Deuxième jour des vacances infernales, elles hésitent entre une gore tex rouge et une doudoune bleue un ptit peu déchirée, les grosses chaussettes, les moufles ou un poisson surgelé. Finalement elles se fringuent en « pépètes alpinistes » et prennent la direction du Cervin.

Au bout de quelques heures, alors qu’elles sont enfin tout près du Col du Lion, la neige se met à tomber, manque de bol ! Le vent souffle aussi très fort et en quelques minutes, elles sont aussi glacées que les stalactites qui pendent de toutes parts y compris au bout de leur nez ! 





En arrivant, frigorifiées, au refuge Carrel, elles sont quand même heureuses d’être contentes : elles n’ont pas à dormir sous la tente.

Elles avalent une purée au fromage et cailloux puis filent se réchauffer en se glissant sous la moitié des couvertures du refuge. Soit une vingtaine de couvertures pour deux !
Bonne nuit les pépètes !

Troisième jour des vacances infernales. Le réveil sonne à 3h puis à 4h puis à 6h et enfin à 8h. Une grasse mat’ en pointillés. Le point commun à ces différents réveils, c’est que dehors c’est la tempête. Il y a de la neige partout. Il souffle un vent à décoiffer une pépète et il fait un froid de canard ! On se croirait en plein hiver. Bravo les vacances d’été !



Hors de question d’aller jouer aux pépètes volantes et surgelées sur les arêtes. Le Lion et Hörnli attendront.
But au Cervin !
Elles sont quand même furieuses d'être en colère, elles auraient mieux fait d’aller à la mer ! 


Mais les pépètes ça sait rebondir : ça a plein d’idées et ça sait aussi conduire longtemps ! Dolomites de Brenta les voilà !


Quatrième jour des vacances infernales. Elles hésitent entre un maillot de bain, une raquette de ping-pong, des chaussures de bowling ou des tenailles.
Finalement, elles se décident pour dégaines, friends et cordes.


Quand les pépètes quittent la vallée, il fait nuit noire. Une frontale sur la tête et un gros sac bien lourd sur le dos. Au lever du jour, elles sont complètement scotchées d’être bluffées. Des tours rocheuses se dressent de tous côtés. C’est tellement beau d’être joli !

Lignes de données:
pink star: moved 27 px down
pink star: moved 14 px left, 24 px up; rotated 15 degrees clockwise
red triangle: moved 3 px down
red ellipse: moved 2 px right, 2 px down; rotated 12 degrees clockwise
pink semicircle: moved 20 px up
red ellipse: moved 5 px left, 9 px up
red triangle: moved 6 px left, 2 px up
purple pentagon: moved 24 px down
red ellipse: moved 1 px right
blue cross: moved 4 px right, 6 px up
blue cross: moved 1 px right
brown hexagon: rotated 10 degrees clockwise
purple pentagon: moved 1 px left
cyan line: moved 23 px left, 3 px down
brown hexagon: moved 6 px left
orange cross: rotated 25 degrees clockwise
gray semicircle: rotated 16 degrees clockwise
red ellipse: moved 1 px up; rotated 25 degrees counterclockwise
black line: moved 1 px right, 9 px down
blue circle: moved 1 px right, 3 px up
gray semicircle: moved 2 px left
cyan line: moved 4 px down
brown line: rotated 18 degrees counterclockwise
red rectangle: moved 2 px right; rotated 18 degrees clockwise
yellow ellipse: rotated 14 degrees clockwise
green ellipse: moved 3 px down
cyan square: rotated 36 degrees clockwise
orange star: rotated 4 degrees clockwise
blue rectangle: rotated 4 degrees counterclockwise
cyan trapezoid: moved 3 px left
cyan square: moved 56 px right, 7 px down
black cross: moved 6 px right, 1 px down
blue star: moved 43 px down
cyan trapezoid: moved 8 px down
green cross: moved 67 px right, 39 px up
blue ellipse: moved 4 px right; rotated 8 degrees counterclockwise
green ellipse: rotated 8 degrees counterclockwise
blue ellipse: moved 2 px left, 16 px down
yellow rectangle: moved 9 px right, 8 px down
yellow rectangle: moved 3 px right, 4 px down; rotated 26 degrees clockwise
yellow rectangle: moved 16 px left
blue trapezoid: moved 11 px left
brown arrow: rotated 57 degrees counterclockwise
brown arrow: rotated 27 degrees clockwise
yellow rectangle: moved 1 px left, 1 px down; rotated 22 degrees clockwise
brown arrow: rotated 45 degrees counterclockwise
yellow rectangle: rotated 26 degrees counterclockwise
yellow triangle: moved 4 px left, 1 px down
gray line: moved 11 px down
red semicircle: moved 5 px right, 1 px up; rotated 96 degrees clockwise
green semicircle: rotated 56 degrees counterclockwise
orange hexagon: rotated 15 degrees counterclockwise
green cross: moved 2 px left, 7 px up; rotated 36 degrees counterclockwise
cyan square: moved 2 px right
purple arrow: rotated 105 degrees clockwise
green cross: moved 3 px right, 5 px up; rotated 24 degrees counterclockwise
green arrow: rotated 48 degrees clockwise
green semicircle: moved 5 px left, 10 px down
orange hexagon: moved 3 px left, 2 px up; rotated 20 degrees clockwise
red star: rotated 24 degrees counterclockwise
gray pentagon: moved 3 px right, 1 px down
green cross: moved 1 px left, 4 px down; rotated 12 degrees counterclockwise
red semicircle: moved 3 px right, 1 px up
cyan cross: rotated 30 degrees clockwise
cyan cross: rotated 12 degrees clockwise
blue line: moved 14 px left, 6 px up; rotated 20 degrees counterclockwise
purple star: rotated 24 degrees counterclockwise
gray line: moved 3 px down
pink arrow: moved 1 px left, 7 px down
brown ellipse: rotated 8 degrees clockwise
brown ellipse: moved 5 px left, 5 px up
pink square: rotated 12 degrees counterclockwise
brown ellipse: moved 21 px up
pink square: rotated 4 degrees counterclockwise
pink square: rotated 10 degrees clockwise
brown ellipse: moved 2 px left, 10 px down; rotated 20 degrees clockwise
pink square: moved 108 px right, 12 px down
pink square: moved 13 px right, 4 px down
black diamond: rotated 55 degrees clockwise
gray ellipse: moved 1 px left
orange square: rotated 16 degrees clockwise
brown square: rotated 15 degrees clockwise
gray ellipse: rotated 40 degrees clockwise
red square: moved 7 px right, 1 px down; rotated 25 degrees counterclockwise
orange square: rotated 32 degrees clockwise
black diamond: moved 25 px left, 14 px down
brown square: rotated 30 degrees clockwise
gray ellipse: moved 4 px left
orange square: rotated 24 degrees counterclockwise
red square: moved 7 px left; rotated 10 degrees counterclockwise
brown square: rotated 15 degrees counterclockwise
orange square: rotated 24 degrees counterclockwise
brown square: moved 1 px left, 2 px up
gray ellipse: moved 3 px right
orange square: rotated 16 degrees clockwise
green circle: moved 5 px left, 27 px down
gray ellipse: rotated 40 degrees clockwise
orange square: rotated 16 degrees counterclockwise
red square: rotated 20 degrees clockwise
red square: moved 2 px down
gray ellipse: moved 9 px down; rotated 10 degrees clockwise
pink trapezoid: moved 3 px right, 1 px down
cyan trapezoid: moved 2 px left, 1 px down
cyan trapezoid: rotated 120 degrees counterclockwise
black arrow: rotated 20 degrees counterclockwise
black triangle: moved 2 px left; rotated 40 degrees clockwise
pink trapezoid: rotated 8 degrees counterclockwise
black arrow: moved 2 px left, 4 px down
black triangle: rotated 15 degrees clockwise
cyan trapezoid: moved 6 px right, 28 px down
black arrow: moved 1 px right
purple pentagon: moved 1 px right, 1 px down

Consigne 1:
Répondez aux questions suivantes d'après le texte fourni :
(a) Près de quel col la neige se met-elle à tomber le deuxième jour ?
(b) À quelles heures le réveil sonne-t-il le troisième jour ?
(c) Quel matériel choisissent-elles finalement le quatrième jour ?
Consigne 2: Recopiez sans rien changer le passage du texte fourni qui va de « Au bout de quelques » jusqu'à « pour deux ! » inclus.

Corrigé complet 1:
(a) Près du Col du Lion.
(b) À 3h, 4h, 6h et enfin 8h.
(c) Des dégaines, des friends et des cordes.

Corrigé complet 2:
Au bout de quelques heures, alors qu’elles sont enfin tout près du Col du Lion, la neige se met à tomber, manque de bol ! Le vent souffle aussi très fort et en quelques minutes, elles sont aussi glacées que les stalactites qui pendent de toutes parts y compris au bout de leur nez ! 





En arrivant, frigorifiées, au refuge Carrel, elles sont quand même heureuses d’être contentes : elles n’ont pas à dormir sous la tente.

Elles avalent une purée au fromage et cailloux puis filent se réchauffer en se glissant sous la moitié des couvertures du refuge. Soit une vingtaine de couvertures pour deux !